--- DATA BELOW Enclosed Below ---
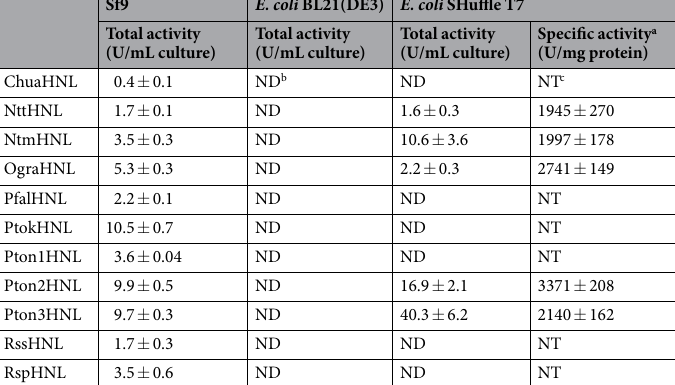
Table 2. Heterologous expression of HNL genes in insect cells and E. coli . a Specific activity was determined using purified enzymes, b ND; Not detected, c NT; Not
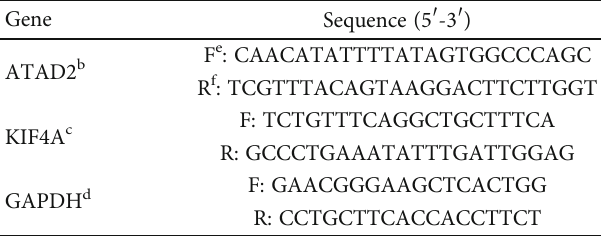
Table 1: Primer sequences for RT-qPCR a . Gene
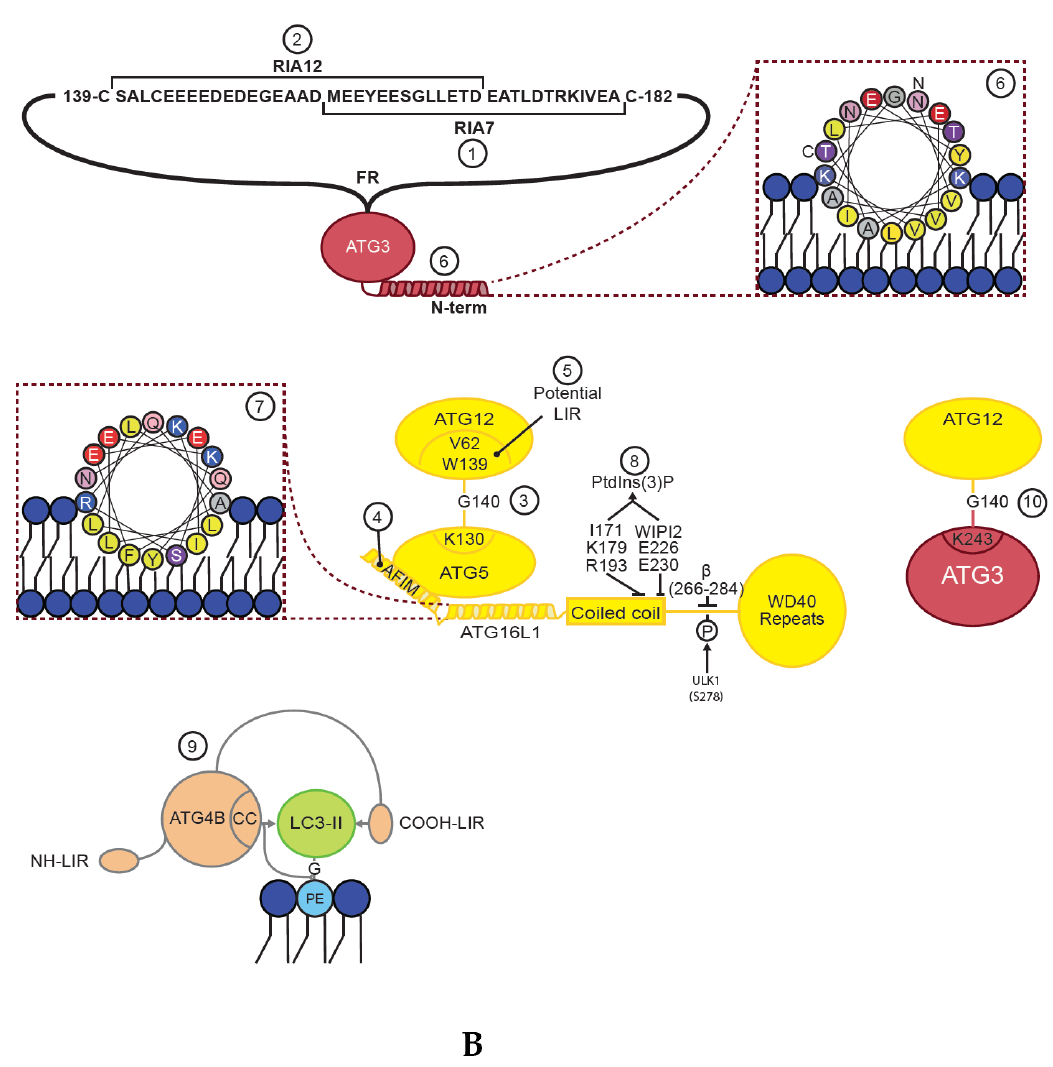
Figure 2. ( A ) Mechanisms and interactions (protein and membrane) of core autophagy components required for priming, lipidation and de-lipidation of ATG8 proteins during starvation-induced autophagy are illustrated. The illustration also includes the conjugation of ATG12 to ATG5 as well as the less commonly reported conjugation of ATG12 to ATG3 (shaded), which serves its purpose outside of autophagy. Key interactions are numbered and shown in greater detail in ( B ). ( B ) ATG3 interacts with ATG7 and ATG12 through motifs located in a flexible region (aa 88–192), these motifs are referred to as RIA7 (1) and RIA12 (2) respectively. An amphipathic helix in the very N-terminal end of ATG3 (aa 1–26) provides membrane binding essential for lipidation of ATG8 proteins (6). G140 of ATG12 is conjugated to K130 of ATG5 (3) or K243 of ATG3 (10). It is proposed that V62 and W139 of ATG12 (5) serves as a LIR motif to secure the complex to the membrane of an autophagosome during lipidation. ATG16L1 interacts with ATG5 through its N-terminal helix (aa 13–28) (4). Membrane interaction of ATG16L1 is achieved through multiple interactions; an amphipathic helix near the N-terminal end provide membrane binding and is required for ATG8 lipidation (7), conserved residues in the coiled-coil domain together with its interaction with the phosphatidylinositol 3-phosphate (PtdIns(3)P) e ff ector protein WIPI2 (8) provide binding to PtdIns(3)P and membrane binding through the β -isoform specific insert is important for ATG8 protein lipidation to damaged endosomes / lysosomes. The β -isoform specific insert is a highly post-translationally modified area in ATG16L1 and includes a confirmed phosphorylation site for ULK1 on S278. ATG4B interacts with ATG8 proteins through its catalytic core (CC) and an N-terminal and a C-terminal LC3-interacting region (LIR)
--- End of Enclosed DATA BELOW ---
Give back the listing exactly, with the pictures removed.

Table 2. Heterologous expression of HNL genes in insect cells and E. coli . a Specific activity was determined using purified enzymes, b ND; Not detected, c NT; Not
Table 1: Primer sequences for RT-qPCR a . Gene
Figure 2. ( A ) Mechanisms and interactions (protein and membrane) of core autophagy components required for priming, lipidation and de-lipidation of ATG8 proteins during starvation-induced autophagy are illustrated. The illustration also includes the conjugation of ATG12 to ATG5 as well as the less commonly reported conjugation of ATG12 to ATG3 (shaded), which serves its purpose outside of autophagy. Key interactions are numbered and shown in greater detail in ( B ). ( B ) ATG3 interacts with ATG7 and ATG12 through motifs located in a flexible region (aa 88–192), these motifs are referred to as RIA7 (1) and RIA12 (2) respectively. An amphipathic helix in the very N-terminal end of ATG3 (aa 1–26) provides membrane binding essential for lipidation of ATG8 proteins (6). G140 of ATG12 is conjugated to K130 of ATG5 (3) or K243 of ATG3 (10). It is proposed that V62 and W139 of ATG12 (5) serves as a LIR motif to secure the complex to the membrane of an autophagosome during lipidation. ATG16L1 interacts with ATG5 through its N-terminal helix (aa 13–28) (4). Membrane interaction of ATG16L1 is achieved through multiple interactions; an amphipathic helix near the N-terminal end provide membrane binding and is required for ATG8 lipidation (7), conserved residues in the coiled-coil domain together with its interaction with the phosphatidylinositol 3-phosphate (PtdIns(3)P) e ff ector protein WIPI2 (8) provide binding to PtdIns(3)P and membrane binding through the β -isoform specific insert is important for ATG8 protein lipidation to damaged endosomes / lysosomes. The β -isoform specific insert is a highly post-translationally modified area in ATG16L1 and includes a confirmed phosphorylation site for ULK1 on S278. ATG4B interacts with ATG8 proteins through its catalytic core (CC) and an N-terminal and a C-terminal LC3-interacting region (LIR)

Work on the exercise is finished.